Wielkiej oryginalności tutaj oczywiście nie ma. Tomek i Ania podążają ścieżką, wytyczoną wcześniej przez tryliony podobnych komedii romantycznych. Nie to jest jednak najważniejsze. Liczy się przede wszystkim, że do pisania scenariusza polskiego filmu tego typu usiadł wreszcie ktoś z głową na karku. Ktoś, kto ma pewną wrażliwość artystyczną i kilka niegłupich pomysłów na rozwiązania fabularne. Opowieść w końcu wywołuje emocje. Podczas seansu
Planety Singli nie raz i nie dwa przyjdzie nam się wzruszyć lub serdecznie roześmiać. Przydarzy się to nawet marudnym ponurakom. Sprawdzone osobiście.

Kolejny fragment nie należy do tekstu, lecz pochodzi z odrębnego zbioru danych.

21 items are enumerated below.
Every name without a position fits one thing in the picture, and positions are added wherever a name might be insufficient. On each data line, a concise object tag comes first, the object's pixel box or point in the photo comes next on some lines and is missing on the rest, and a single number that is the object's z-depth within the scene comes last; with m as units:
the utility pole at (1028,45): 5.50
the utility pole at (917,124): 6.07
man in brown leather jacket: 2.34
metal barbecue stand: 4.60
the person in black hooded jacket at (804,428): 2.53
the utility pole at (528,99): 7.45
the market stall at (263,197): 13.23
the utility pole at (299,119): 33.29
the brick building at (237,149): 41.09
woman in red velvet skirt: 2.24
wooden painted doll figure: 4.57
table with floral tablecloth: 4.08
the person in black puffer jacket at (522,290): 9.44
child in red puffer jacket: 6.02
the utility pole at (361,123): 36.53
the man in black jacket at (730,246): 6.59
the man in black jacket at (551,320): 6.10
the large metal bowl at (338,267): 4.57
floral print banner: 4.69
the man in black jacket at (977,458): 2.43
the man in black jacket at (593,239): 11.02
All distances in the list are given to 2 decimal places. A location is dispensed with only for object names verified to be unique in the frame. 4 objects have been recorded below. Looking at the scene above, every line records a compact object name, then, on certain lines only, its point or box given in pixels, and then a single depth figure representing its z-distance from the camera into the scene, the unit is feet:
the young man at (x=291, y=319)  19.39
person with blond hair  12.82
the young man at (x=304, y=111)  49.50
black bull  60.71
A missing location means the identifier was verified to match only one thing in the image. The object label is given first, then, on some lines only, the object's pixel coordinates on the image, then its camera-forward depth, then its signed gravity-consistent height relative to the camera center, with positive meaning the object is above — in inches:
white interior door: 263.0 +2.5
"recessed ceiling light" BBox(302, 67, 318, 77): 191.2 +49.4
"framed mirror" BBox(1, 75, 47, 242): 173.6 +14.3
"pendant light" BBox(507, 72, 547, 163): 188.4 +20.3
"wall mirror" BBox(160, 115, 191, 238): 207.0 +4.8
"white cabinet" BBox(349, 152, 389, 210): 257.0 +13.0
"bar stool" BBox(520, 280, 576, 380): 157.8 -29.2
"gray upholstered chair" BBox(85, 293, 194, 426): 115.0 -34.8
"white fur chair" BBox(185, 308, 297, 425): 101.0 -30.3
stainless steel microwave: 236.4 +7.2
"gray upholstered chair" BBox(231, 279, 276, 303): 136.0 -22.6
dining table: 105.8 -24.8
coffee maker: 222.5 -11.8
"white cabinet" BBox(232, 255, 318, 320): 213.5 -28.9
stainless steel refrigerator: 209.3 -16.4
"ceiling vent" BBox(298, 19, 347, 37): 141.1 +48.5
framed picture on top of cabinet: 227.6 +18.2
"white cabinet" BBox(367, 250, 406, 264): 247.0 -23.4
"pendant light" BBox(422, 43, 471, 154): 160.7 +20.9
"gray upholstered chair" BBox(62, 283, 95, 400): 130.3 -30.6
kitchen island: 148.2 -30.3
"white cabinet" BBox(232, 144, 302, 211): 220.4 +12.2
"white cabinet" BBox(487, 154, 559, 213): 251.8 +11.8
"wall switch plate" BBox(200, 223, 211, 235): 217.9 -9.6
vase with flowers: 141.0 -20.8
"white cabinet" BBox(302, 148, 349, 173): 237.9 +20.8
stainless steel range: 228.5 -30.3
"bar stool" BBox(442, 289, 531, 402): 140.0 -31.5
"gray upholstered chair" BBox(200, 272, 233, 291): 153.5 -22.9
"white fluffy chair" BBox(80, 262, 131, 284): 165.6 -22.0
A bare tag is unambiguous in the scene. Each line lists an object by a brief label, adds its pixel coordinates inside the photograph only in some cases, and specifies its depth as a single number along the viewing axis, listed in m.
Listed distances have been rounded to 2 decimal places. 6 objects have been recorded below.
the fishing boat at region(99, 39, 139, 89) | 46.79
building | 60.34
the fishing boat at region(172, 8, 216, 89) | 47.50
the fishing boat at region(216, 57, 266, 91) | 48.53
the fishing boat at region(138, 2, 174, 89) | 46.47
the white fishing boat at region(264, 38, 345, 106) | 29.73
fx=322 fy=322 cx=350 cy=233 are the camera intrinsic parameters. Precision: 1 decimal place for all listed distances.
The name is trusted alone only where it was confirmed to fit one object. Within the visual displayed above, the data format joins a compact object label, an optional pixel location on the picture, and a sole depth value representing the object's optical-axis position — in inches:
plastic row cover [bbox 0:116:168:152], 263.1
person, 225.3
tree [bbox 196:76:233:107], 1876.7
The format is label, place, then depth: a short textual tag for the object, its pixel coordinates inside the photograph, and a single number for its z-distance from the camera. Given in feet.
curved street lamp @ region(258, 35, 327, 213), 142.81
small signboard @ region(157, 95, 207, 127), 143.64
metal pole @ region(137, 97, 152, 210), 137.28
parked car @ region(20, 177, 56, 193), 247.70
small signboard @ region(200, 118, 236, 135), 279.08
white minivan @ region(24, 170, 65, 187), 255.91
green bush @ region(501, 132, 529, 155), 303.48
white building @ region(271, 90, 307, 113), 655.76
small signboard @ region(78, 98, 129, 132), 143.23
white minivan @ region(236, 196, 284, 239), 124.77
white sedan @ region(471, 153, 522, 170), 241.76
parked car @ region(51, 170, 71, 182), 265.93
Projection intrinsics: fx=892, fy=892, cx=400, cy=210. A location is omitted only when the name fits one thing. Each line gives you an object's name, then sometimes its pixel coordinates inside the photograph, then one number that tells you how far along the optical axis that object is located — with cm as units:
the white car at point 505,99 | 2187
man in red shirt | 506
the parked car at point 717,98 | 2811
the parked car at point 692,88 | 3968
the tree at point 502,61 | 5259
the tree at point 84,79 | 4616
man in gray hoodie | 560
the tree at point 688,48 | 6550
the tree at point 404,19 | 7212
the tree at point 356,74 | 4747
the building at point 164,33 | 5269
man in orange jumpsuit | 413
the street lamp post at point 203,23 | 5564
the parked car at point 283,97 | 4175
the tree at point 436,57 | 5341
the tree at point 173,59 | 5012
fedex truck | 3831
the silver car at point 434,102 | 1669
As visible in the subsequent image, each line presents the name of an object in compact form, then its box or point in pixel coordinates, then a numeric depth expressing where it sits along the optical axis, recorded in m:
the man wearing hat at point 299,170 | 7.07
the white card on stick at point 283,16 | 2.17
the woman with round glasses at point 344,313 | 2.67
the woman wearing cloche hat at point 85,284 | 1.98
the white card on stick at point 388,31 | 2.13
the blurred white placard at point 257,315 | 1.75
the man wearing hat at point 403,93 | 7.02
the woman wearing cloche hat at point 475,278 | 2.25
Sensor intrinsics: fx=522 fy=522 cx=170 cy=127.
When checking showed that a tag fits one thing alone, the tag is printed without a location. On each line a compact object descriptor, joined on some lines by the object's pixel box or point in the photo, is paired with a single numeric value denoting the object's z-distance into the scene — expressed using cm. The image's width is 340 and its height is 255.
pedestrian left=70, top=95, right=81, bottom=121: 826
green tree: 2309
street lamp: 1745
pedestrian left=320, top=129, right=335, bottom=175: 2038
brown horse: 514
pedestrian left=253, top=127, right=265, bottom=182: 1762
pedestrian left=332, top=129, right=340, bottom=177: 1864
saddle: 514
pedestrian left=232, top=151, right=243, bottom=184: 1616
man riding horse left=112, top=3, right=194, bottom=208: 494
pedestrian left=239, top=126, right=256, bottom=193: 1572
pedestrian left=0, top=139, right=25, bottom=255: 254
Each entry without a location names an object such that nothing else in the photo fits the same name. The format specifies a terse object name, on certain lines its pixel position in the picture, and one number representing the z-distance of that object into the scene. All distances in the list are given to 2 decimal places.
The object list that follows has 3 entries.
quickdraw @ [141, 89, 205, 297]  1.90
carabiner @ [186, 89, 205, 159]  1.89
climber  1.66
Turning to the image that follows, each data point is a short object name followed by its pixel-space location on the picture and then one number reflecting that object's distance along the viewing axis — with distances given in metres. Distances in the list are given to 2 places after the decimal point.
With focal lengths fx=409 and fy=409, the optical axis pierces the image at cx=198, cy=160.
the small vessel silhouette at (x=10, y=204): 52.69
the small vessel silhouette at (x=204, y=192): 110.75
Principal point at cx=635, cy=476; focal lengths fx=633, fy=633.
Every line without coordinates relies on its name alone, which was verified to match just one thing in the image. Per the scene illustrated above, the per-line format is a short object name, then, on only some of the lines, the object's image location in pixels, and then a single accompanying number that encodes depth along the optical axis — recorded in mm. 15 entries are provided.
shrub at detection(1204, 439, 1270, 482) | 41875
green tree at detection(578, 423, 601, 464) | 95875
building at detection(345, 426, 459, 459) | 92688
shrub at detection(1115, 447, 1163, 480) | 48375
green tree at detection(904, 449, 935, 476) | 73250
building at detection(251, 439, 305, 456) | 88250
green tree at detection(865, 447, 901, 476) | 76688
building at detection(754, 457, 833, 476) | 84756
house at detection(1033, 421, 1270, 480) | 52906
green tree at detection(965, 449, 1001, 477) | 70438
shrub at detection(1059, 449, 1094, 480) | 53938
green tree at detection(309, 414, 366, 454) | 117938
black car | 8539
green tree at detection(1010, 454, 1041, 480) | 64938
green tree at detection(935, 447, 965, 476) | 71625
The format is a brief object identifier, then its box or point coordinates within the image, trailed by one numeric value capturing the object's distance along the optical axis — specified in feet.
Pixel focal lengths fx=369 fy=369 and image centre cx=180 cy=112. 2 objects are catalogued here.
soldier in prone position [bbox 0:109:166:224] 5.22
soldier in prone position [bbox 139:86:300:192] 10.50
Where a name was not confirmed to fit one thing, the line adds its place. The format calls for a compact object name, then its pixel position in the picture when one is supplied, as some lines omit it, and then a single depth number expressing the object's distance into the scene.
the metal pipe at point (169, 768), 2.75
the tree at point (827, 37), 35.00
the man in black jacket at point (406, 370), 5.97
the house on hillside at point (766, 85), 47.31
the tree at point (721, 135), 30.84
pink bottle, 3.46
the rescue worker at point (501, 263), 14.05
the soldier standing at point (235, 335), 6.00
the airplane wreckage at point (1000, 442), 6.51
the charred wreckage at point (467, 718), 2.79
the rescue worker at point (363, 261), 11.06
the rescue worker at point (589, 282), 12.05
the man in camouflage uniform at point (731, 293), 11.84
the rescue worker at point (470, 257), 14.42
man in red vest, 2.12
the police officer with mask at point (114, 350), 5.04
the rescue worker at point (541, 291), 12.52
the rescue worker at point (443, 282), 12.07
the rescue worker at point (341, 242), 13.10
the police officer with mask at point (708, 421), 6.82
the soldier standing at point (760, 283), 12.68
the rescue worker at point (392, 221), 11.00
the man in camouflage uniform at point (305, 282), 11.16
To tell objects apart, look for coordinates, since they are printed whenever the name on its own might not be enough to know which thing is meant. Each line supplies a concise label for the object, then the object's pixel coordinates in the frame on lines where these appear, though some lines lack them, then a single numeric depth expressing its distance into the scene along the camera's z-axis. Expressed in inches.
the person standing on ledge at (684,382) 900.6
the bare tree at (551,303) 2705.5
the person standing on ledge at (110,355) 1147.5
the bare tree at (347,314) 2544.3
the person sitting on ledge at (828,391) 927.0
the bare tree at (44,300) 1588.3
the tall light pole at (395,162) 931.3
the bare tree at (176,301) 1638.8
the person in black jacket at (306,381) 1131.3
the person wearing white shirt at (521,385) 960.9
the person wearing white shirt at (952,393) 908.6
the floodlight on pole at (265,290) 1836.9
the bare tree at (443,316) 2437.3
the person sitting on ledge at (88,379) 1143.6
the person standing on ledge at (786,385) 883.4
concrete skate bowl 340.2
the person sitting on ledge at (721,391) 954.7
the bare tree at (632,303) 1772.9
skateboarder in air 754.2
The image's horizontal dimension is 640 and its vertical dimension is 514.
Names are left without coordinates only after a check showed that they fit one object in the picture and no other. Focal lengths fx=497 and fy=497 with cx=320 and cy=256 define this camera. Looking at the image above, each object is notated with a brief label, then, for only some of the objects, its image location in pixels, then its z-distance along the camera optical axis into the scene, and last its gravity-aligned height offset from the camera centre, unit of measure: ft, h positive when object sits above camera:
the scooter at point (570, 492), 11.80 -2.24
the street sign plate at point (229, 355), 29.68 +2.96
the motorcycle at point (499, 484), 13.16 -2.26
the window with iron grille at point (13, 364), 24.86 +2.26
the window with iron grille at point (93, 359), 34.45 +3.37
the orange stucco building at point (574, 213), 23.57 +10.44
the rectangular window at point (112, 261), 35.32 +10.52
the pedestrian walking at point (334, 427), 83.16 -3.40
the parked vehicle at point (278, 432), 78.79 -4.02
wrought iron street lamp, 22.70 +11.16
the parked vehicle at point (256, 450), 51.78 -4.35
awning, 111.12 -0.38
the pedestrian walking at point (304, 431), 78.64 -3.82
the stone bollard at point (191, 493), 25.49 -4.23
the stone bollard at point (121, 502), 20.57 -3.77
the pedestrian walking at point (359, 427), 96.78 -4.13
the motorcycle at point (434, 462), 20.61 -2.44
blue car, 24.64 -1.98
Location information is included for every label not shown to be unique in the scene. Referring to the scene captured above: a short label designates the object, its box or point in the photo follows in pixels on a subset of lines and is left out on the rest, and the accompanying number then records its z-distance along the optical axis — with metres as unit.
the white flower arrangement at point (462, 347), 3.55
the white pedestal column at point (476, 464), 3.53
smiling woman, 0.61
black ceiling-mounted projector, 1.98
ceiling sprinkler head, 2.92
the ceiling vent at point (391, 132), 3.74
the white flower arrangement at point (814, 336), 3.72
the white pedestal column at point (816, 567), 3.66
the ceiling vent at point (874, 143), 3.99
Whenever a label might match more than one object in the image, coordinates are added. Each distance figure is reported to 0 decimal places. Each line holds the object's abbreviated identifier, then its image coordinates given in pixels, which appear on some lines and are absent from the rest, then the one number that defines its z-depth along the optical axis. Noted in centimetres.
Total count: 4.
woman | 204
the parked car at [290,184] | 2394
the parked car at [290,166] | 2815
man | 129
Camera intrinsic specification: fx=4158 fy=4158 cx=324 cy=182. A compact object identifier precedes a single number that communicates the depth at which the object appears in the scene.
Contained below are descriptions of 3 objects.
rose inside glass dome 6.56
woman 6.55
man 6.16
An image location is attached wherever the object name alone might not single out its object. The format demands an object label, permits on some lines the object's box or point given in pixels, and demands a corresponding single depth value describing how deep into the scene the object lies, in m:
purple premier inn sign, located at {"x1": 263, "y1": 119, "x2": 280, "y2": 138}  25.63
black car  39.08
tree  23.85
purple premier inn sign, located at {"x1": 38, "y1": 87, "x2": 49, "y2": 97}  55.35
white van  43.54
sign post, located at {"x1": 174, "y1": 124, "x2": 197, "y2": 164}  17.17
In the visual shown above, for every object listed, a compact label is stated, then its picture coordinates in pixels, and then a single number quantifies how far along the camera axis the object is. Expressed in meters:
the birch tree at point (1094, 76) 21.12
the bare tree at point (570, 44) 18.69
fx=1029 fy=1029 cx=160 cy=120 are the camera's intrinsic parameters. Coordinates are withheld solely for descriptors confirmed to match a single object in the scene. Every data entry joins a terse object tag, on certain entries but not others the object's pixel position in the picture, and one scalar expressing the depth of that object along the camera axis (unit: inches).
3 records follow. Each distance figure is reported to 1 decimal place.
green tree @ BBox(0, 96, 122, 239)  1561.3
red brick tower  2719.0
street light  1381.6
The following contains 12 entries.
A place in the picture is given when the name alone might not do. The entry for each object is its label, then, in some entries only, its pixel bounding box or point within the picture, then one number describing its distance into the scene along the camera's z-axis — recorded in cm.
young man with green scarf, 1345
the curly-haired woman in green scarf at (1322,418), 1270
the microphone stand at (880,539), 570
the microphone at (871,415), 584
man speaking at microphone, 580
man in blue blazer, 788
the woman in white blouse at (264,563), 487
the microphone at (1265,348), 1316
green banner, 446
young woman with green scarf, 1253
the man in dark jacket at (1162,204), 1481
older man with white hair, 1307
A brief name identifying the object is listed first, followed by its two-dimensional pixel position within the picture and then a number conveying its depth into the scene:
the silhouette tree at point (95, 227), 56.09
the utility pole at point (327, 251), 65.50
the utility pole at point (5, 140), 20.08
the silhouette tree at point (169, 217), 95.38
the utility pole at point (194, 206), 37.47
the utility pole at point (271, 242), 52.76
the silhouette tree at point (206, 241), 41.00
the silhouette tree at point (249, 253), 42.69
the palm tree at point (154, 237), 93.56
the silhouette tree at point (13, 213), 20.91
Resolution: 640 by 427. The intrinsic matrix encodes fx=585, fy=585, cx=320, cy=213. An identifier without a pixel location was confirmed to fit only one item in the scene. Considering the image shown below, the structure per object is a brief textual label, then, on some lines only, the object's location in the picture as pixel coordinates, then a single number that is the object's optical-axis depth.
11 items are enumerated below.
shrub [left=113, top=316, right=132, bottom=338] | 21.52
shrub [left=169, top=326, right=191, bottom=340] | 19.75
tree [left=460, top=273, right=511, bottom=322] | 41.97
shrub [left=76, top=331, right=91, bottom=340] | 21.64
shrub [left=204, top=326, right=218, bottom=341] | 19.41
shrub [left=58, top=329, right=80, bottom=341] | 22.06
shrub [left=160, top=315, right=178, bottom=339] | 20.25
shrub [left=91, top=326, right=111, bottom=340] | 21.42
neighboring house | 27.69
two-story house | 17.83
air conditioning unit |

Kolejna sprawa to bardzo dobra realizacja. Zarówno reżyseria, jak i oprawa audiowizualna tym razem dają radę. Oczywiście znowu słyszymy tutaj piosenki znane z popularnych stacji radiowych, ale w
Planeta singli są one jakby trochę lepiej wpasowane w to co widzimy na ekranie. Wreszcie też możemy pooglądać naszych kochanych, polskich aktorów w sympatycznych, ale nie głupkowatych rolach.
Maciej Stuhr po raz kolejny staje na wysokości zdania.
Tomasz Karolak – jakoś taki mniej irytujący. Nawet młoda
Agnieszka Wiedlocha, wcielająca się w główną bohaterkę, wywiązuje się ze swojej roli z nawiązką. Co tu dużo mówić – sukces na wszystkich polach.
Czy
Planeta Singli ma jakieś wady? Tak – jeden seans to za mało. Film ma coś takiego w sobie, że aż chce się do niego wracać. Z całą odpowiedzialnością, polecamy zapoznać się z tym obrazem. Gatunek komedii romantycznych niejednego odstraszył już od polskiego kina. Tym filmem nasi rodzimi twórcy lekko się zrehabilitowali. Jeszcze długa droga do pełnego triumfu, ale
Planeta Singli to krok w dobrą stronę Byle tak dalej!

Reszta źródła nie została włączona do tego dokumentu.